= Entries provided =
+ + +

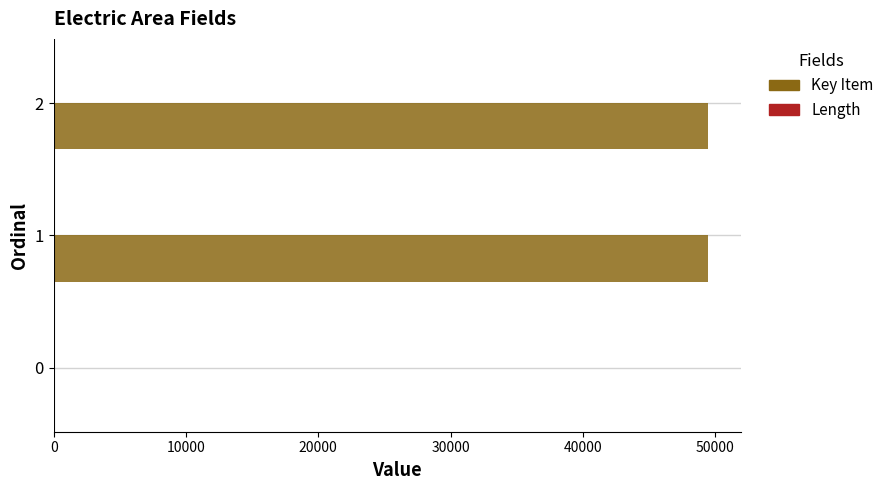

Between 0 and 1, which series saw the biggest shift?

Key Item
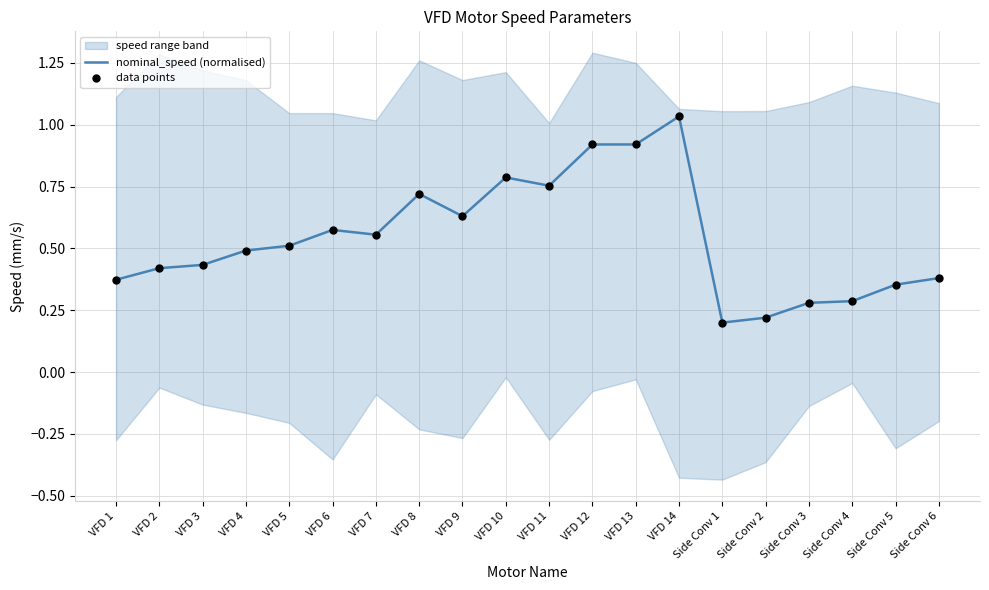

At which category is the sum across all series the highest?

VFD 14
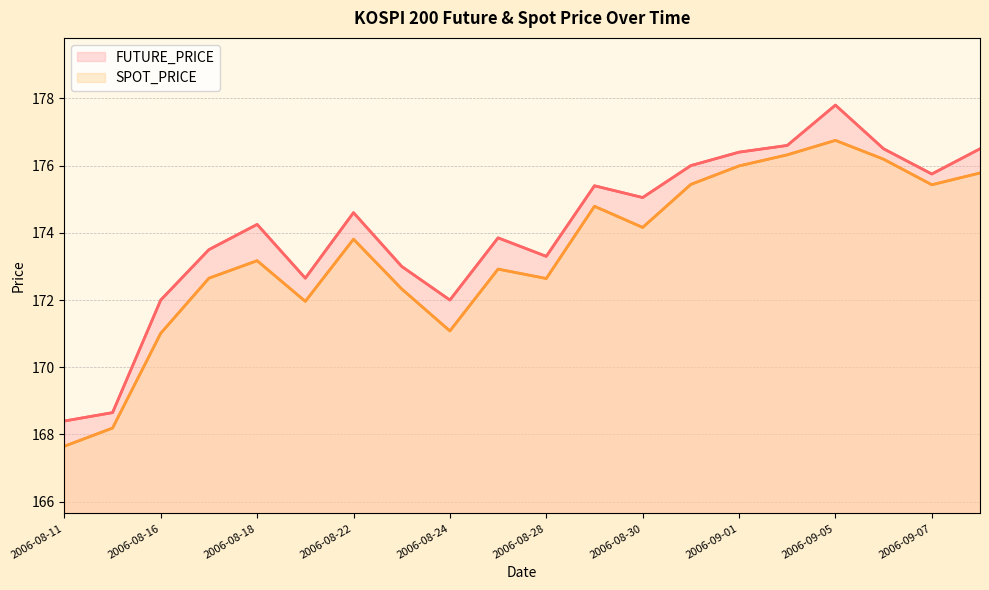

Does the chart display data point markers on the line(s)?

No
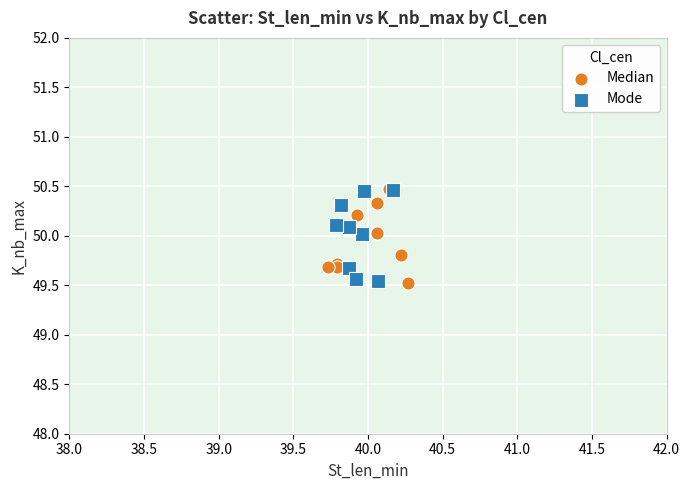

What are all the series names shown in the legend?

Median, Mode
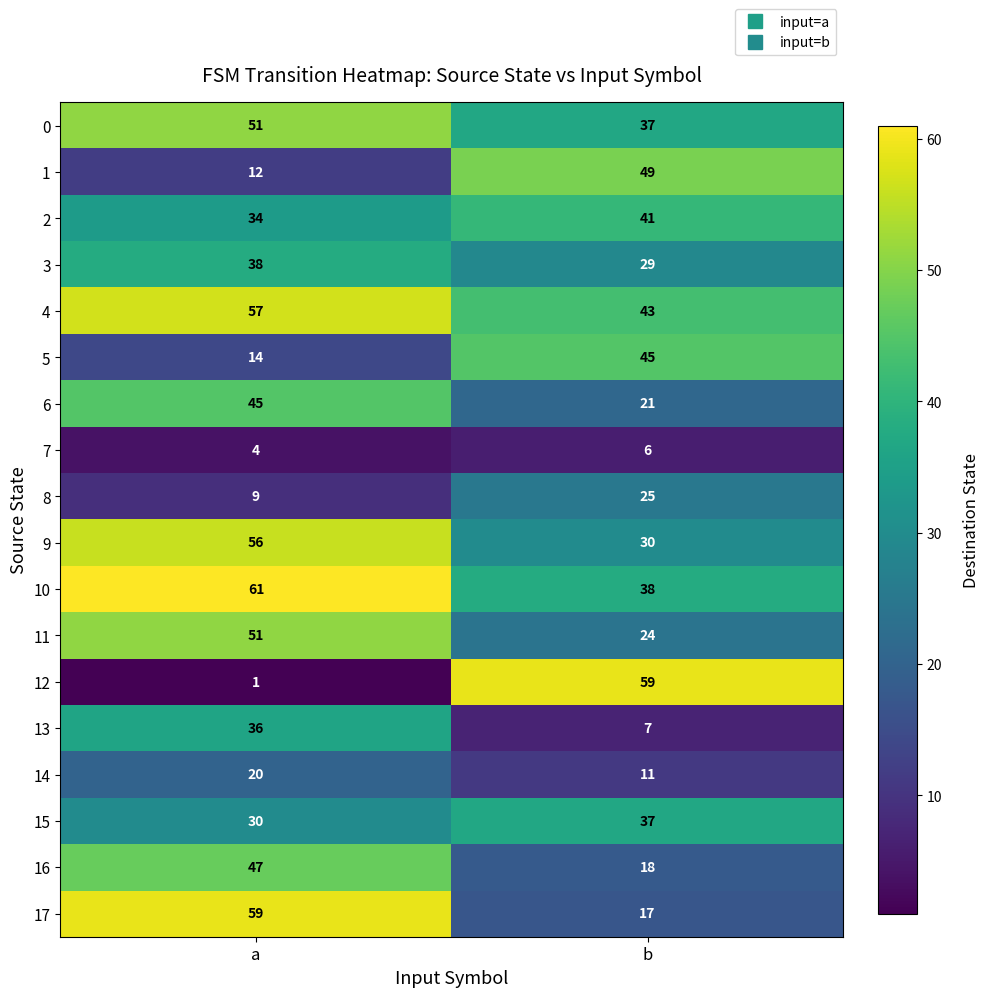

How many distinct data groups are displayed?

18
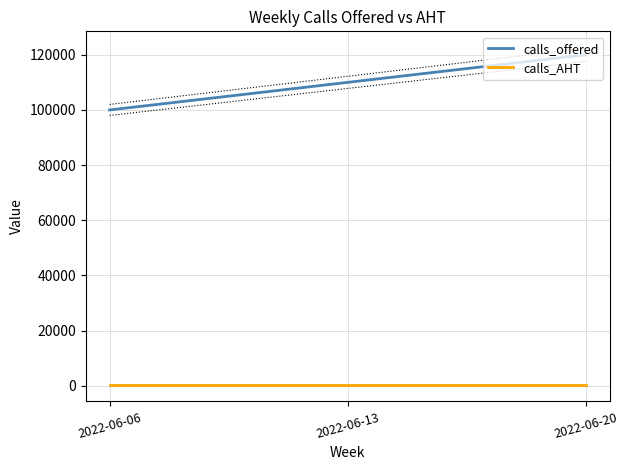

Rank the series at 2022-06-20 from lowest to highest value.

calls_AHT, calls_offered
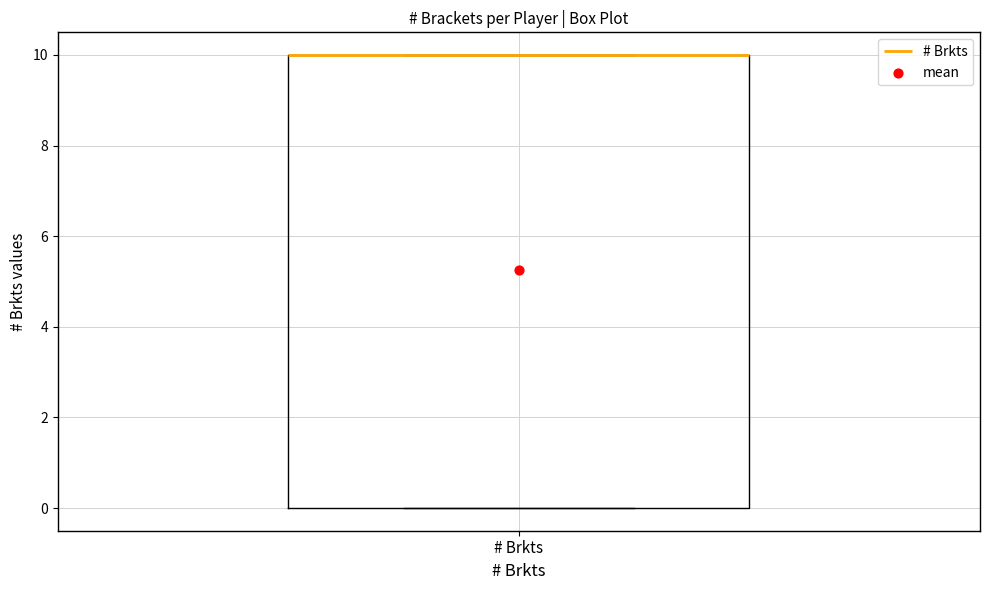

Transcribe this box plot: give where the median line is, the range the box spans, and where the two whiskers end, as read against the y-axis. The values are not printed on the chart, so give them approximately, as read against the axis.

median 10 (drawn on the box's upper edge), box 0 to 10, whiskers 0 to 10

+ + +

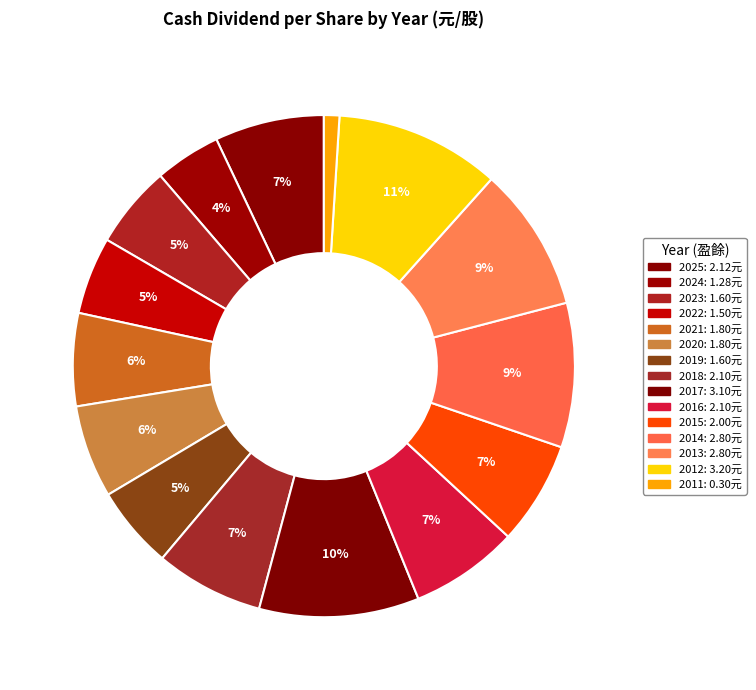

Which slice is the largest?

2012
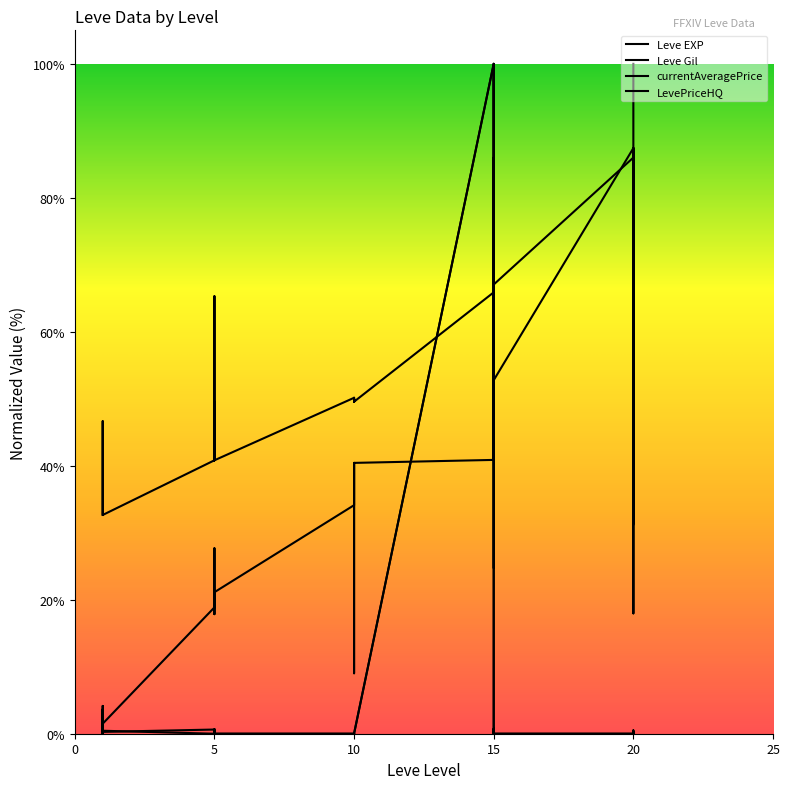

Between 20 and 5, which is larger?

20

+ + +

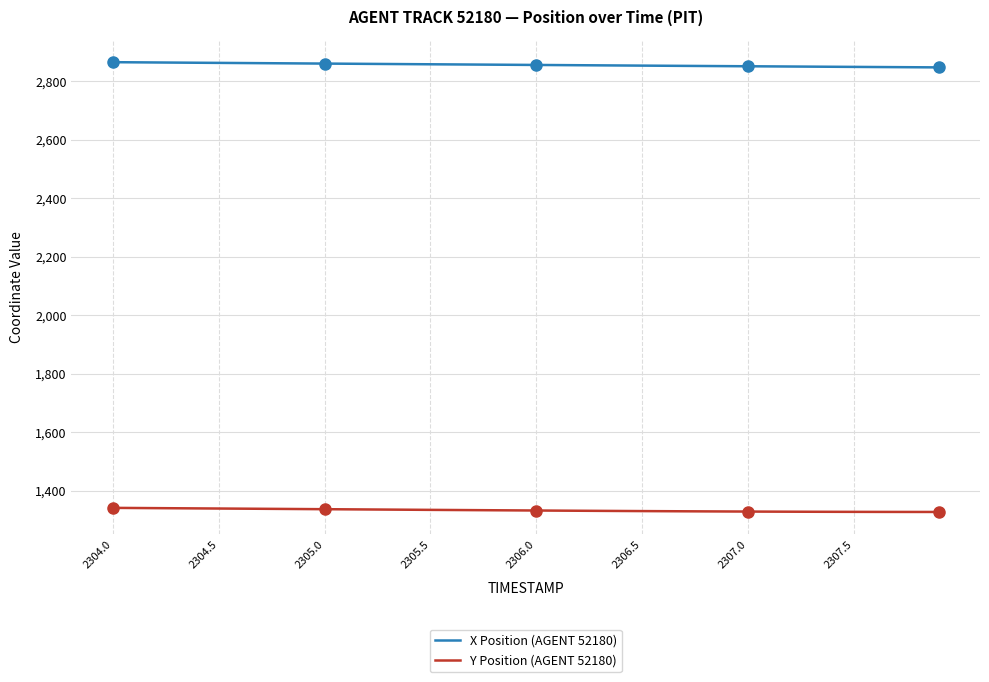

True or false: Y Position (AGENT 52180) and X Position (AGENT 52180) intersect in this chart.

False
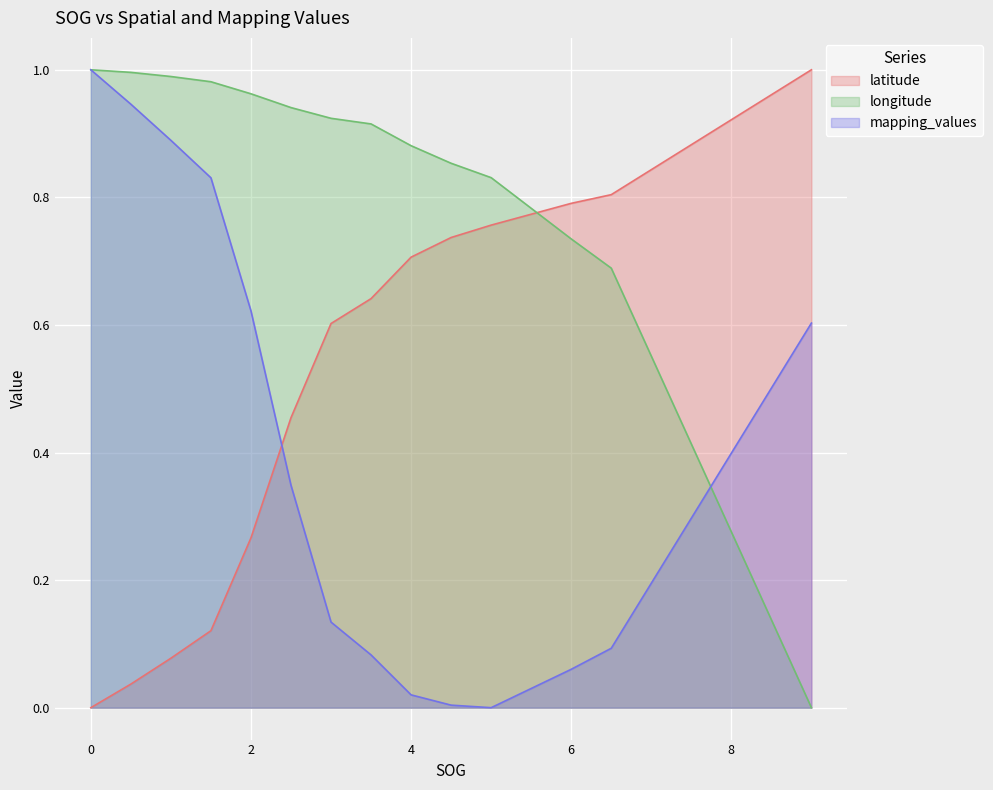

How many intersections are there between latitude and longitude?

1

+ + +

= Work request =
Can you repeat the part of the entries above that opens with the line containing "Which slice is the largest?" and closes with the line containing "Between 20 and 5, which is larger?", including both of those lines and leaving the pictures out?

= Exercise answer =
Which slice is the largest?

2012

Between 20 and 5, which is larger?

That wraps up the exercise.